Si l’ancienne loi avait eu le démon pour auteur, elle n’aurait jamais défendu l’idolâtrie, et elle en eût fait un commandement exprès, puisque le démon n’aime rien tant que cette impiété sacrilège. Cependant nous voyons tout le contraire, et c’est – pour cela même qu’elle permettait de jurer, et afin que les hommes ne jurassent point par les idoles « Jurez, » leur dit-elle, « par le véritable Dieu. » Il est donc vrai que la loi ancienne a été très utile, puisqu’elle a élevé les hommes pendant leur enfance, et qu’elle les a rendus capables d’une nourriture plus solide.

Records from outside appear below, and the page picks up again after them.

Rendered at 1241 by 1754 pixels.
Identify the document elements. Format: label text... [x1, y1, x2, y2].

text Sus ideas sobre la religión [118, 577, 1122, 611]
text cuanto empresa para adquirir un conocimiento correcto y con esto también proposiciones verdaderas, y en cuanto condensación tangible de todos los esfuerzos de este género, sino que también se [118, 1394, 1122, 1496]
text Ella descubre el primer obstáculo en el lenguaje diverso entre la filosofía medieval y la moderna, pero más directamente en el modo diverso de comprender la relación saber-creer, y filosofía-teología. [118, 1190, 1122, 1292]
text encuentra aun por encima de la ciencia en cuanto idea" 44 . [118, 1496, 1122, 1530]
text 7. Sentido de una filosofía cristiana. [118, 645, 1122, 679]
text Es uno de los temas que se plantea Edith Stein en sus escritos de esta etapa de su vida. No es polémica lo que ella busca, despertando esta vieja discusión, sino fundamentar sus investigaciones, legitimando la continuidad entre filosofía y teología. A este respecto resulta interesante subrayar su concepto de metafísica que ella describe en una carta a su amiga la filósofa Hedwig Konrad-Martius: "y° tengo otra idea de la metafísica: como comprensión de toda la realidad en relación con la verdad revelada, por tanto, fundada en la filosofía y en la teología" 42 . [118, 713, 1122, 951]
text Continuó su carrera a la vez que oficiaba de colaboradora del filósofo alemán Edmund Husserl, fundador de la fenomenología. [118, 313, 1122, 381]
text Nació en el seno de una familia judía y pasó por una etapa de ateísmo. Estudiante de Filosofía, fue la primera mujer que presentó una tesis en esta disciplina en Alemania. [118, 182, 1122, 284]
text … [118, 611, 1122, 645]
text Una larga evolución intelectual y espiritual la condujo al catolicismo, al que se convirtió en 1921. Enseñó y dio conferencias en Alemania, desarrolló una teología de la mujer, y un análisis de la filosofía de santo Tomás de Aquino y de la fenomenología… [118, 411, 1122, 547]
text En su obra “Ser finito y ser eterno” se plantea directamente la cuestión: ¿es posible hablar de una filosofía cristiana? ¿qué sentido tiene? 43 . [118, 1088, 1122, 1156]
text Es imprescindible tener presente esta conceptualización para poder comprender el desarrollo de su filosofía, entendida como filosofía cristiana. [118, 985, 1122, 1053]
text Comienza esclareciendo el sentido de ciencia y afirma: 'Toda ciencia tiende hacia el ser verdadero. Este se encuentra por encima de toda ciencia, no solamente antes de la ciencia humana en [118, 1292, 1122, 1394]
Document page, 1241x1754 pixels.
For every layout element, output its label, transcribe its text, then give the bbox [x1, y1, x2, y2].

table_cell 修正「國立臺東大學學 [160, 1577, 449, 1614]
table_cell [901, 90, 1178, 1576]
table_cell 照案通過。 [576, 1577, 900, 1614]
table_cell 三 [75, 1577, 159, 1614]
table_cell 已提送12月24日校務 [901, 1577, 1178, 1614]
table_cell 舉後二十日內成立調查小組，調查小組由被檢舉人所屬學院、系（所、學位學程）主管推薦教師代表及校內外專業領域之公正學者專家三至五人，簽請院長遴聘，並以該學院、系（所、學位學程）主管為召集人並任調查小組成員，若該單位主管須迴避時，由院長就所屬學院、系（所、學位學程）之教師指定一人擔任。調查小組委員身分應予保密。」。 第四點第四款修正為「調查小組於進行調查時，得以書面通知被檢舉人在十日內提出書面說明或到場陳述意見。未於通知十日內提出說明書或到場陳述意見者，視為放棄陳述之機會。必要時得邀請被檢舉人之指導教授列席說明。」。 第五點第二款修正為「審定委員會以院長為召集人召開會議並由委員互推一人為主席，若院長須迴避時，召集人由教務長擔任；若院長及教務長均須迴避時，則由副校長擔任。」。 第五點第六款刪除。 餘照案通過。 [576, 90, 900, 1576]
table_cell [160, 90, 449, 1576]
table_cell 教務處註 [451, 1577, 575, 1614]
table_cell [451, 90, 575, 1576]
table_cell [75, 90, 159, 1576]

Mais quoi ! me direz-vous, est-ce un mal que de jurer ? Oui c’en est un, depuis que règne la perfection évangélique, mais auparavant ce n’était pas un mal. Vous me répondrez sans doute : Comment ce qui était autrefois un bien est-il devenu maintenant un mal ? Et moi je vous demande au contraire : Comment peut-on nier que ce qui est bon en un temps ne l’est plus en un autre, puisque nous voyons cette vérité dans tous les arts, dans tous – les fruits de la terre, et dans toute la nature ? Considérez premièrement ce qui se passe dans notre enfance. C’est un bien lorsqu’on est enfant d’être sur les bras ; mais ce serait un mal de l’être encore lorsqu’on est homme. C’est un bien quand on est petit de sucer le lait d’une nourrice ; mais ce serait un mal de le faire quand on est grand. L’enfant au berceau veut qu’on lui mâche sa nourriture, tandis que cela répugnerait à l’homme fait. Ainsi vous voyez que la différence des temps rend les mêmes choses tantôt bonnes tantôt mauvaises. Un habit d’enfant sied bien à un enfant : mais il serait in supportable dans un homme. Ce qui est de même propre à l’homme, ne l’est pas à un enfant. Habillez un enfant en homme, tout le monde s’en rira, et cet habit même pourrait le faire tomber. Donnez à un enfant le soin du commerce, d’une ferme, des affaires civiles, et tout le monde se moquera de vous.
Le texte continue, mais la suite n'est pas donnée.